• L'alphabet phénicien

    L'alphabet phénicien date de 1050 avant JC et est d'origine sémitique. Les langues sémitiques sont situées dans les régions du Moyen-Orient - du croissant fertile plus précisément ; elles usent d'une représentation écrite des sons, d'un alphabet, qui diffère du modèle indo-européen dans la mesure où ces deux groupes de langues possèdent des sons spécifiques. En somme, il est nécessaire d'établir plusieurs alphabets en tenant compte des différences phonétiques propres aux langues.
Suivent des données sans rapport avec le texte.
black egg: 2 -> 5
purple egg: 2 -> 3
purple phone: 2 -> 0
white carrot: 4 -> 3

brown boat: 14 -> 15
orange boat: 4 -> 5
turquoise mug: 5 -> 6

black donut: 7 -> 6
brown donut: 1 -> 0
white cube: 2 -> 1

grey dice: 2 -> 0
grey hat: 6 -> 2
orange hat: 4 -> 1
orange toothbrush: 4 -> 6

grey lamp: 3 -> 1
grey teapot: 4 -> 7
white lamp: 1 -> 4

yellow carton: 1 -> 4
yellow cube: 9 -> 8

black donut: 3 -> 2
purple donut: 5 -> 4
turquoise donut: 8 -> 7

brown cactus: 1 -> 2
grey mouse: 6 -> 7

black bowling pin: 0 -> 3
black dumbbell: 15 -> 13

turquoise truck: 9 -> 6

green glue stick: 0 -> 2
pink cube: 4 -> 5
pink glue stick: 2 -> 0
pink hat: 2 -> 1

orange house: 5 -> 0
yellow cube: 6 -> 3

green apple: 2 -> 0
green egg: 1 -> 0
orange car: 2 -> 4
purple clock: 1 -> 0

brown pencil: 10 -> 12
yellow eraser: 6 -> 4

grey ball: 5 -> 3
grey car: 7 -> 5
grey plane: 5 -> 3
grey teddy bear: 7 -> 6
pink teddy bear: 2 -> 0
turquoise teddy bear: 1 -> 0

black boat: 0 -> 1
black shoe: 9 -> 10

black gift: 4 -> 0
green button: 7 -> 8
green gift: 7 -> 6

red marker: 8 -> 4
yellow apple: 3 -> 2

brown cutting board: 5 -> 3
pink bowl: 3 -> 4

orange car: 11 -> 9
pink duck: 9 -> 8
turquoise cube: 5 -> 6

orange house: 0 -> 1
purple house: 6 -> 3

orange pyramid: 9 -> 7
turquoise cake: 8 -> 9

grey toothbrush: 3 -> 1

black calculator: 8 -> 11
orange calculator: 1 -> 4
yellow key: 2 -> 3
    L'alphabet phénicien est à l'origine d'inspiration pictographique, puisqu'il dérive de l'alphabet proto-cananéen, mais il présente une réelle évolution par rapport à cet alphabet, parce que le tracé de ses lettres est cunéiforme, à l'opposé du pictogramme. Cette évolution peut notamment se constater dans les interprétations graphiques des lettres qui sont similaires pour le modèle proto-cananéen et le modèle phénicien.

    L'alphabet phénicien

    L'alphabet phénicien - Crédit : antikforever.com

    Malgré son évolution dans le sens d'une plus grande stylisation, l'alphabet phénicien a conservé des représentations pictographiques : en effet, le caractère explicite des pictogrammes étant une qualité majeure dans l'apprentissage d'un alphabet, les Phéniciens ont jugé opportun d'en conserver quelques-uns pour rendre leur alphabet plus simple et intuitif. De surcroît, c'est bien instinctivement que l'on écrivait ces mêmes lettres. Cela s'explique par la forme de ces lettres : elles faisaient explicitement référence à l'objet dont elles étaient inspirées. On peut d'ailleurs observer qu'elles portaient le même nom que l'objet référent et directement pris de l'alphabet proto-cananéen.

     

    Aleph

    Daleth

    Teth

    Yodh

    Mem

    Nun

    Samekh

    Ayin

    aleph

    le boeuf

    daleth

    la porte

    teth

    la roue

    yod

    la main

    mem

    l'eau

    nun

    le serpent

    samekh

    le poisson

    ayin

    l'oeil

     

    Cette volonté de simplification de la part des Phéniciens a fait de leur alphabet une référence pour de nombreuses civilisations. L'alphabet phénicien est ainsi le « père » de la plupart des alphabets occidentaux et moyen-orientaux : il s'est propagé dans le monde méditerranéen grâce à de nombreux contacts commerciaux  avec les autres peuples, puisque les Phéniciens étaient reconnus comme de grands marchands. Les Grecs en particulier, ayant besoin d'un alphabet, ont emprunté l'alphabet phénicien - tout en ajoutant des lettres pour indiquer les voyelles, à la différence des alphabets sémitiques, et en modifiant ou supprimant certaines lettres correspondant aux sons qui n'existaient pas dans leur langue, comme « tsade », ou « qoph »...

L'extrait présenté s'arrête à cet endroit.